A block of data:
>>>
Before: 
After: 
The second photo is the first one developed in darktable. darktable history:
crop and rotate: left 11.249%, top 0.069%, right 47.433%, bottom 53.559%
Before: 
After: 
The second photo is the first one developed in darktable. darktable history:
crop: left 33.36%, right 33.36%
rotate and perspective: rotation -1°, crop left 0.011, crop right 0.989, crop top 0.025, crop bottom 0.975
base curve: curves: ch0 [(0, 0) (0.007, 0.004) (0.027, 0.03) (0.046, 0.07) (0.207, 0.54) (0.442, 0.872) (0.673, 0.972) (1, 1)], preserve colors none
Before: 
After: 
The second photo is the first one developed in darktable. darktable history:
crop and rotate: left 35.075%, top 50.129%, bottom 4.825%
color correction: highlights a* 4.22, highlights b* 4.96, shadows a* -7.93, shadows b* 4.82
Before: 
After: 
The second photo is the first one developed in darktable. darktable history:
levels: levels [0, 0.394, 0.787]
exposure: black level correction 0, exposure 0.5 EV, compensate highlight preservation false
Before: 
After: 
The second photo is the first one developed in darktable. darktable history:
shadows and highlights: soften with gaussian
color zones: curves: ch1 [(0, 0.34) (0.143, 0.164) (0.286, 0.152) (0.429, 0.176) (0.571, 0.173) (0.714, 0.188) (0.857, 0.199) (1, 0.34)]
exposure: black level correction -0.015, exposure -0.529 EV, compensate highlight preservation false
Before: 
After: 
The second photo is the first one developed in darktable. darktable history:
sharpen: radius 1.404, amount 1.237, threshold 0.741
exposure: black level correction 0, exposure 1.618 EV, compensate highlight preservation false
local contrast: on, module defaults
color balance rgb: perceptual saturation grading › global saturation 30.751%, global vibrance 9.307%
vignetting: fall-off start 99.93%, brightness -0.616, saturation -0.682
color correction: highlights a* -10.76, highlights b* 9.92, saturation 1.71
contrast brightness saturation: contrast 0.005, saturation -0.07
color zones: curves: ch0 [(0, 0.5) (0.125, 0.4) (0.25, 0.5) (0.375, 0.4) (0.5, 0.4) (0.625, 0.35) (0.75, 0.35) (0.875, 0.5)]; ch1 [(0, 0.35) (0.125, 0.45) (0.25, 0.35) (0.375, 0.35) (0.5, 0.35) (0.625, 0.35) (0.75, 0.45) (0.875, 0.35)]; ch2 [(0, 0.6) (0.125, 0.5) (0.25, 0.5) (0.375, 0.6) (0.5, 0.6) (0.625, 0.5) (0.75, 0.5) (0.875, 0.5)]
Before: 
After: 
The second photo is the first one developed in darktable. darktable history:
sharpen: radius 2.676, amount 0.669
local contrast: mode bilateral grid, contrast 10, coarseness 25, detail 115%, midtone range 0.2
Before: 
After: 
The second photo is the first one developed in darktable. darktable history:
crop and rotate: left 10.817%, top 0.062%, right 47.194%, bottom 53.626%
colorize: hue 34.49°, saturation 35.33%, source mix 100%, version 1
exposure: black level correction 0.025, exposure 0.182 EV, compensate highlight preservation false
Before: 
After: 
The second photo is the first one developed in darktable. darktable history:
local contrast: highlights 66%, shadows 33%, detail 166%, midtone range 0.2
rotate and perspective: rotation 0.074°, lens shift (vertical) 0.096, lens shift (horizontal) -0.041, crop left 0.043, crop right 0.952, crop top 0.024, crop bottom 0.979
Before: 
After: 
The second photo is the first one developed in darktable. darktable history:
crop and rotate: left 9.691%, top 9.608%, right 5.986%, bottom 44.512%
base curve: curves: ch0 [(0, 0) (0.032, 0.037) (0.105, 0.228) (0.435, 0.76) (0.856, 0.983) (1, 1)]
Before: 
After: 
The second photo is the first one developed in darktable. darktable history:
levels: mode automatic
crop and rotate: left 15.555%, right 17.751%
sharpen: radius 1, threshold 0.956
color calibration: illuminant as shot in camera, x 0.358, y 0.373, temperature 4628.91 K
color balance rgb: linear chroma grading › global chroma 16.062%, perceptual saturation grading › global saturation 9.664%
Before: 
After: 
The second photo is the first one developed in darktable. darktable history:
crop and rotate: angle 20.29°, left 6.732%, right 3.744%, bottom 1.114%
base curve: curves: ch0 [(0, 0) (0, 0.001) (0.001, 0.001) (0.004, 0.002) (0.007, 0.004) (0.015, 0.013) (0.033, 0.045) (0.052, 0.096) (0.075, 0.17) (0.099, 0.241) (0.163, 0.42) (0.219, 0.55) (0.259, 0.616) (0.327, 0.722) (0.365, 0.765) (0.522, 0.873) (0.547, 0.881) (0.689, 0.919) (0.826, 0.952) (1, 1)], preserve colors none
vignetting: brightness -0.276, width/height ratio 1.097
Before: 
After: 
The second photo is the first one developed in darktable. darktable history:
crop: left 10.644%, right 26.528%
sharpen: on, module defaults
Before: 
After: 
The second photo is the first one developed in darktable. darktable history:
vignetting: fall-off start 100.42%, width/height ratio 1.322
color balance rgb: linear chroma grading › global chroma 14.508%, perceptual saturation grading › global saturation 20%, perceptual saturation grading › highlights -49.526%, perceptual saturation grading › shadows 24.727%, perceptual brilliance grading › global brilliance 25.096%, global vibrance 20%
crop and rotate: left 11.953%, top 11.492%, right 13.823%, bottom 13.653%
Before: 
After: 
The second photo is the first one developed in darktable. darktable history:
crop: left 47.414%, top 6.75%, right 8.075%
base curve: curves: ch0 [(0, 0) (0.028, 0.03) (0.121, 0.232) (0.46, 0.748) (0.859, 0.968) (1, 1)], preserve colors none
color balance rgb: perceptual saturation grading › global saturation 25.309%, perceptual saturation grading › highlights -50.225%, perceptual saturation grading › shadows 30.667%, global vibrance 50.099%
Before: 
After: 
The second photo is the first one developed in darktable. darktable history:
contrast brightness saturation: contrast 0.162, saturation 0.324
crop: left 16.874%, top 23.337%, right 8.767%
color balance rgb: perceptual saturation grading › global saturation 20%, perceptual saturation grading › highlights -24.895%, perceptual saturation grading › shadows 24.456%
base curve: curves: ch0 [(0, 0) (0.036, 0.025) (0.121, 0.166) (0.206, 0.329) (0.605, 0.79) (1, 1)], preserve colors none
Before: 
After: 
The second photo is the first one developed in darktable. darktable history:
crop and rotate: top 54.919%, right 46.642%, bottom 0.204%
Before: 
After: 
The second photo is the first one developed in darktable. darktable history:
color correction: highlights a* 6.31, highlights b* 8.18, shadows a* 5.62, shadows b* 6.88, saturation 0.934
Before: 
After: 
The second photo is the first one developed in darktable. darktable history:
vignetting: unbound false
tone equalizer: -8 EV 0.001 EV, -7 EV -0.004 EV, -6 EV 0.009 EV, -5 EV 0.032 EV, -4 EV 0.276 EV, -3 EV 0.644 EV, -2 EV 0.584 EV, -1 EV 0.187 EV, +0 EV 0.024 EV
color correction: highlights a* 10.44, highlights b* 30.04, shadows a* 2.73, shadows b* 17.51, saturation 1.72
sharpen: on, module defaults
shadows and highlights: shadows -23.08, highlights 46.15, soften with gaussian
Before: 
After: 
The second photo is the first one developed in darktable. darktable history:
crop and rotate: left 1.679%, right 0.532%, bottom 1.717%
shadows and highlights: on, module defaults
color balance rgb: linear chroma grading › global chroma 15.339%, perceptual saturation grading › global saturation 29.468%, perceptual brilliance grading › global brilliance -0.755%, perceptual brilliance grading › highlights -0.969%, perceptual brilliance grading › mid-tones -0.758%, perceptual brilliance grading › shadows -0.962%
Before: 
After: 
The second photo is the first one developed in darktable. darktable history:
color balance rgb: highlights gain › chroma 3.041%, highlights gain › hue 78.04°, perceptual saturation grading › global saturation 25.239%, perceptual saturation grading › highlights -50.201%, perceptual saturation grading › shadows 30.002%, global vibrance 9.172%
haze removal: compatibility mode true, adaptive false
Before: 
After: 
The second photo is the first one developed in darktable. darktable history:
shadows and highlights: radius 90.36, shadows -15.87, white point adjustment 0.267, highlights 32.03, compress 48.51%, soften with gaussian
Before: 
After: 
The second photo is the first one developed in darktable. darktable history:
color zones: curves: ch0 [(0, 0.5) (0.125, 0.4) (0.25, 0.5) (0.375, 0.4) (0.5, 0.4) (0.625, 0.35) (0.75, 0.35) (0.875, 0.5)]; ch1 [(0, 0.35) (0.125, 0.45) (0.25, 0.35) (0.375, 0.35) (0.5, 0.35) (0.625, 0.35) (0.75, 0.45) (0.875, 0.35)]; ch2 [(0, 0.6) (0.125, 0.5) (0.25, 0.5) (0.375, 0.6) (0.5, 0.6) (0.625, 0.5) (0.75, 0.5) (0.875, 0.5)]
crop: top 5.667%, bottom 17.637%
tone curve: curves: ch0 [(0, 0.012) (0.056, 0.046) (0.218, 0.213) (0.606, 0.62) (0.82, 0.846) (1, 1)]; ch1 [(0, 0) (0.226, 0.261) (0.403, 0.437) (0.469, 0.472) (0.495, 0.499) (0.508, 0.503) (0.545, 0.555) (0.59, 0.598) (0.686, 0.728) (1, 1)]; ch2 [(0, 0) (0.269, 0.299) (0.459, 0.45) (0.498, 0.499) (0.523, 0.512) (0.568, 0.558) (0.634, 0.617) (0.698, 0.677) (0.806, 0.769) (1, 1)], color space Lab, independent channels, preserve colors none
<<<
• Your task: Please rewrite the records from their start through the line containing "exposure: black level correction 0, exposure 0.5", substituting "Original" for every "Before" and leaving everything else unchanged.

• Response to the exercise:
Original: 
After: 
The second photo is the first one developed in darktable. darktable history:
crop and rotate: left 11.249%, top 0.069%, right 47.433%, bottom 53.559%
Original: 
After: 
The second photo is the first one developed in darktable. darktable history:
crop: left 33.36%, right 33.36%
rotate and perspective: rotation -1°, crop left 0.011, crop right 0.989, crop top 0.025, crop bottom 0.975
base curve: curves: ch0 [(0, 0) (0.007, 0.004) (0.027, 0.03) (0.046, 0.07) (0.207, 0.54) (0.442, 0.872) (0.673, 0.972) (1, 1)], preserve colors none
Original: 
After: 
The second photo is the first one developed in darktable. darktable history:
crop and rotate: left 35.075%, top 50.129%, bottom 4.825%
color correction: highlights a* 4.22, highlights b* 4.96, shadows a* -7.93, shadows b* 4.82
Original: 
After: 
The second photo is the first one developed in darktable. darktable history:
levels: levels [0, 0.394, 0.787]
exposure: black level correction 0, exposure 0.5 EV, compensate highlight preservation false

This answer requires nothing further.